Anche la Russia sembra avere un sistema simile attualmente in servizio: a settembre del 2018 un MiG-31BM (Foxhound in codice Nato) è stato fotografato nell’aerodromo Zhukovsky, fuori Mosca, armato quello che è stato identificato come un potenziale missile anti-satellite.
Esistono poi dei sistemi non cinetici: dispositivi jammer possono essere montati sia su satellite sia su piattaforme aeree come Uav o velivoli pilotati, e anche per i laser si era pensato, durante gli anni ’80, ad un sistema aeroportato – l’Abl – montato su un Boeing 747 appositamente modificato, ma in seguito il programma fu cancellato, anche se recentemente c’è chi pensa di riesumarlo. Al contrario lo sviluppo di laser di grande potenza basati a terra e di quelli montati su satellite continua: gli Usa riferiscono che nel 2006 un loro satellite era stato illuminato (da un fascio a bassa potenza quindi senza provocare danni) da un laser terrestre.
Una soluzione alternativa era stata pensata nel pieno della Guerra Fredda: richiedeva l’esplosione di un missile nucleare nello spazio per mettere fuori uso gli assetti in orbita tramite l’impulso elettromagnetico della detonazione atomica, ma l’Emp generatosi avrebbe “bruciato” anche la propria rete satellitare.

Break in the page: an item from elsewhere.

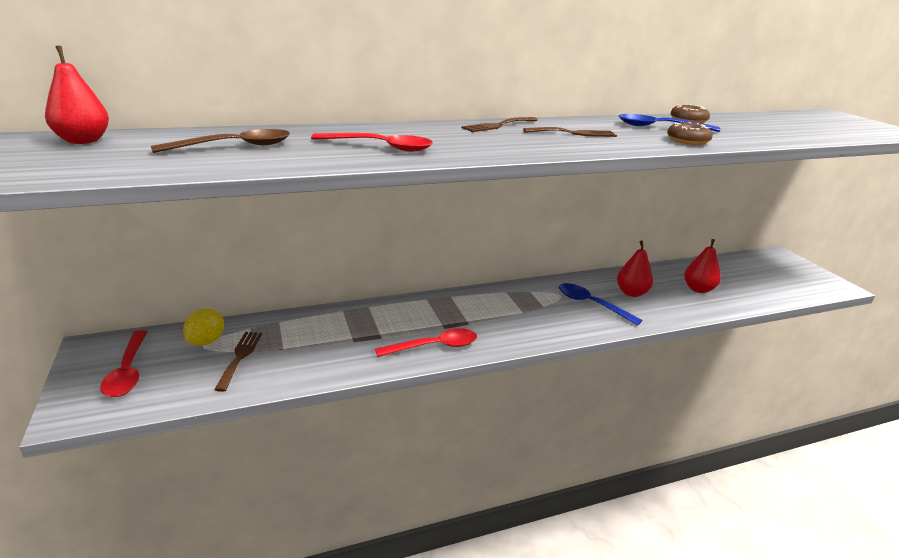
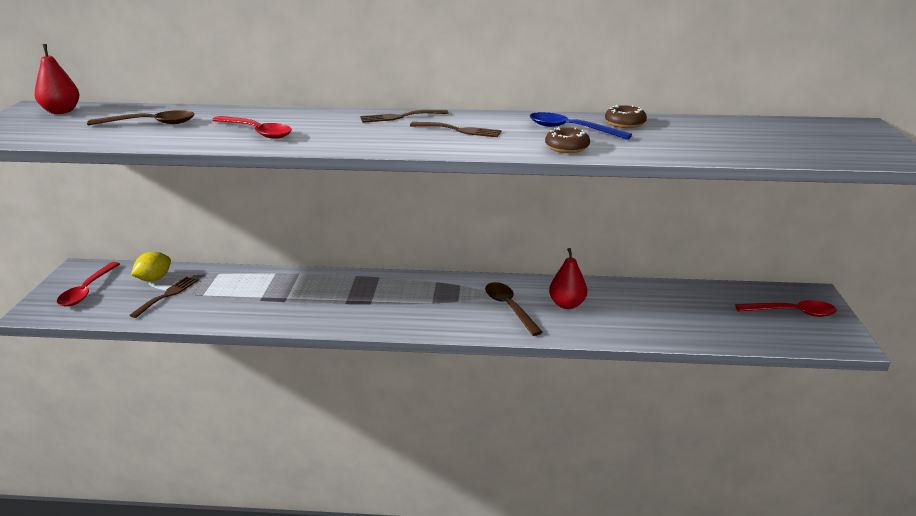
camera: 25 degrees right, 0 degrees up
(434, 346) = (320, 317): red spoon -> red spoon (792, 312)
(591, 304) = (509, 308): blue spoon -> brown spoon
(698, 289) = (650, 314): red pear -> none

Per quanto riguarda l’aspetto “legislativo” sull’uso dello spazio dal 1967 è in vigore l’Ost (Outer Space Treaty) che ne stabilisce i principi fondamentali: l’uso pacifico, la libertà per ogni Paese di accedere ed utilizzare lo spazio poiché, così come i corpi celesti, non è soggetto a dichiarazioni di sovranità, e l’impegno da parte degli Stati a non lanciare in orbita sistemi equipaggiati con armi nucleari o di distruzione di massa.
Il Trattato però è alquanto aleatorio ed ha un limite fondamentale: è stato siglato quando le moderne armi antisatellite – laser, microonde e veicoli killer cinetici – erano di là da essere pensati, pertanto lo spazio resta sostanzialmente un territorio vergine per lo sviluppo di sistemi d’arma di diverso tipo, purché “non di distruzione di massa”.